但众目睽睽之下,他想逐走伊墨等人,留下绿遗珠却是不可能了,唯有日后再作打算。
“诸位大晋有道之士齐聚此地,共享秦淮风月,不妨和原安小友一同,解开边某胸中疑问。”边无涯暂时放下谋划,先满饮杯中美酒,随后从容问道,“道门讲道法自然,天地不仁。既然天地是公平的,为何世上善人少恶人多?既然天地无情,我等源自天地,为何生而有情?若是大道无情,仙人无情,岂不违逆人之本性,违逆自然之道?”
诸多门阀高手面面相觑,无论是人性善恶,还是仙人的有情无情,都是大晋清谈中出了名的无解之题。如果承认人性善恶有情,便会与天地大道的无情相悖,这一点连道门上层都难以自圆其说,何况是他们?
刘伶哼道:“小魔师心有疑惑,为何舍近求远,不去问你自家的老师?莫非人族第一高手也解不了你的疑问么?”
边无涯反问道:“贵国先贤孔尼尝言:‘三人行,必有我师焉。’在座的各位都是当今才俊,原安小兄弟更是名扬建康,被誉为江淹之后最杰出的剑道天才。我虚心向他们请教,有何不可呢?”
阮籍冷笑一声:“既是求教,为何居心叵测地扯上道魔之争?不过是一场清谈玄理,硬要说成是道魔对战,实在太过荒谬!”
边无涯微笑道:“边某一时兴之所至,想为这场清谈添一点彩头而已。各位若是知难而退,大可取消此议。不过听说剑修都是宁折不弯,如此退让,不会影响原安兄弟的剑道修为,令剑心蒙尘吧?”
竹林六子齐齐神色一变,边无涯此言甚是阴险,故意动摇原安的剑心。原安年纪还小,道心未定,最容易受人影响。
这也是魔门中人最喜欢的手段——魔染。以各种手段威逼引诱道门中人,令其本心崩溃,转而投向魔门。
嵇康等人禁不住担忧地望向支狩真,后者犹自手举边无涯敬来的酒杯,神思恍惚而立,宛如梦游一般。
山涛沉声喝道:“小魔师太过牵强附会,区区口舌之争,与大道本心又有什么干系?”
边无涯洒然一笑:“究竟有没有干系,要看这位原安小友——”
“哗——”支狩真手腕一抖,杯盏中的酒水泼了出去,洒了一地,几滴酒还溅在边无涯的小腿上。
边无涯的神色骤然一变。
竹林六子不由一愣,难道原安一时恼羞成怒,泼酒羞辱边无涯?谢玄、周处暗叫不好,立即靠向支狩真,准备与边无涯大打出手。

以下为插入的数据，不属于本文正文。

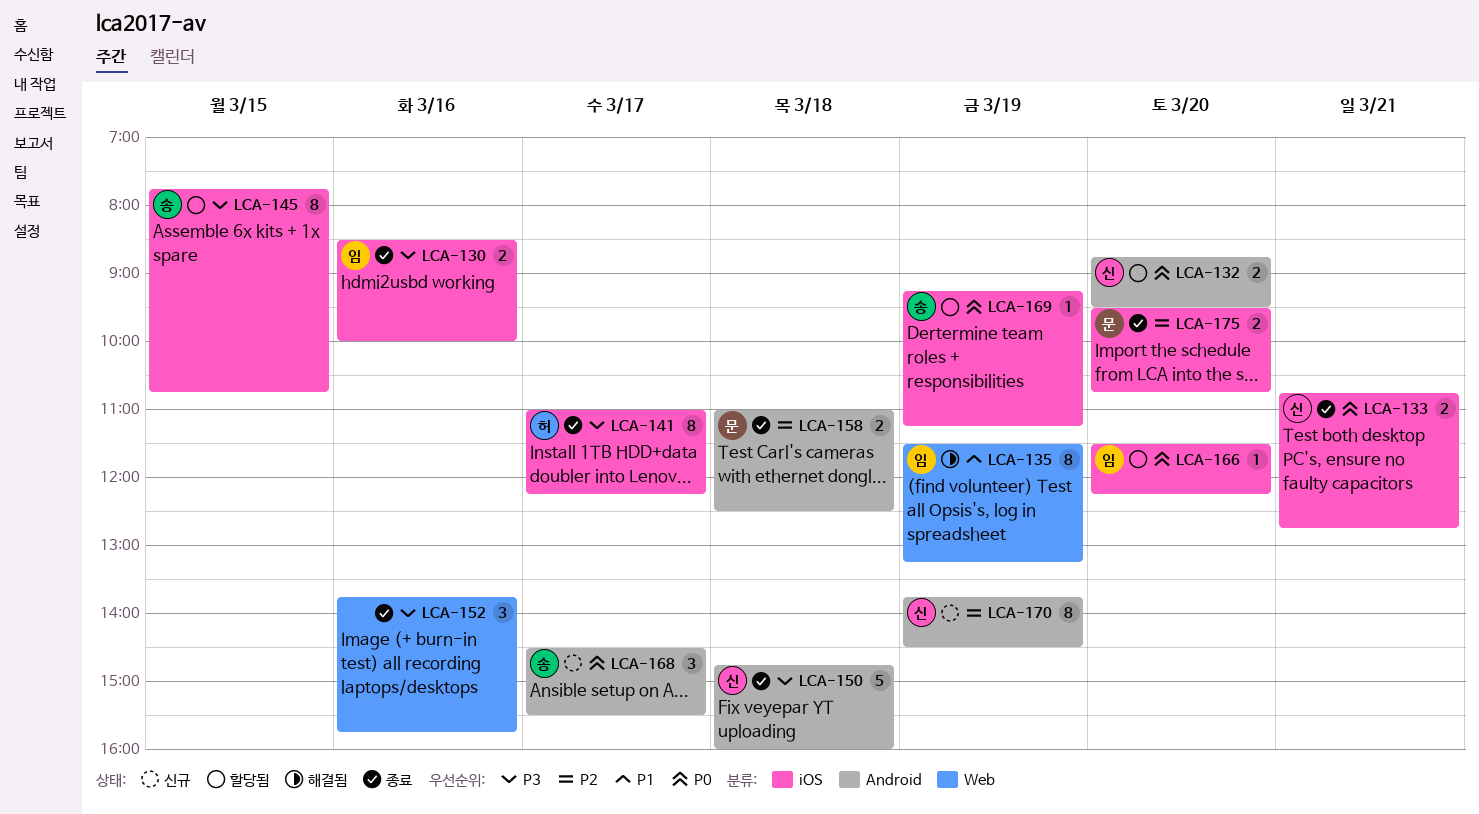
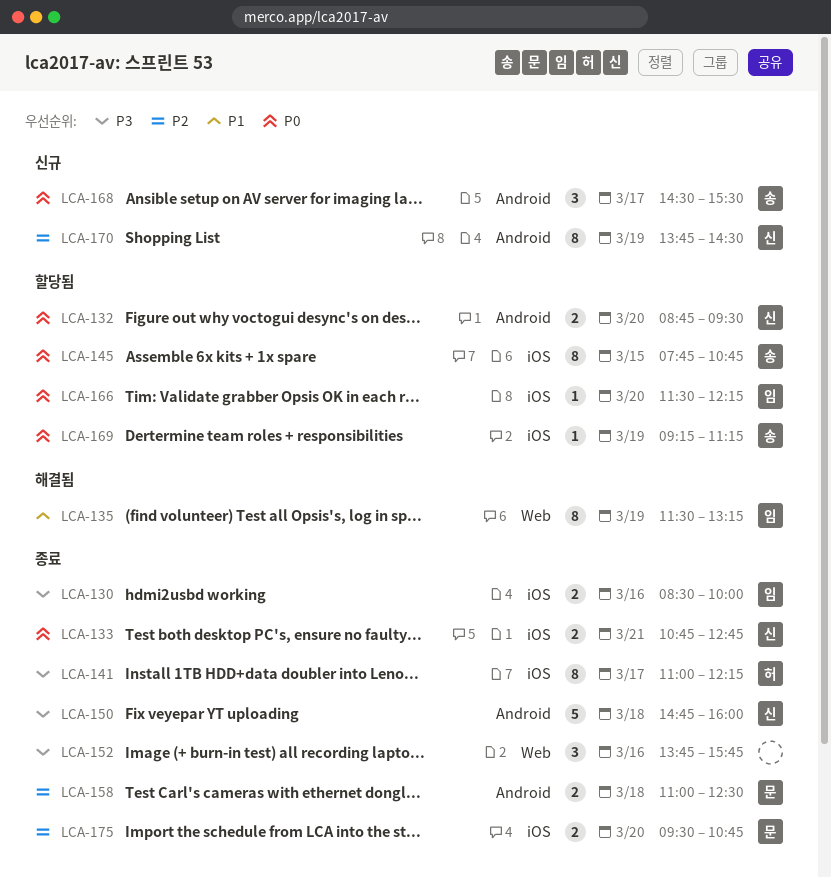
LCA-145, priority: P3 -> P0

“正如泼酒落地,酒水纵横流漫。”支狩真忽而曼声吟道,他的神思仍然置身于呼啸奔腾的怒江上,雪浪滔天,峰涛如怒如聚,一叶扁舟跌宕起伏。
一杯新烫的绿蚁酒倾倒在船板上,酒水纵横流淌,分洒各处,呈现出不同的流动形状。
青衣文士手指流散的酒水,笑而不言。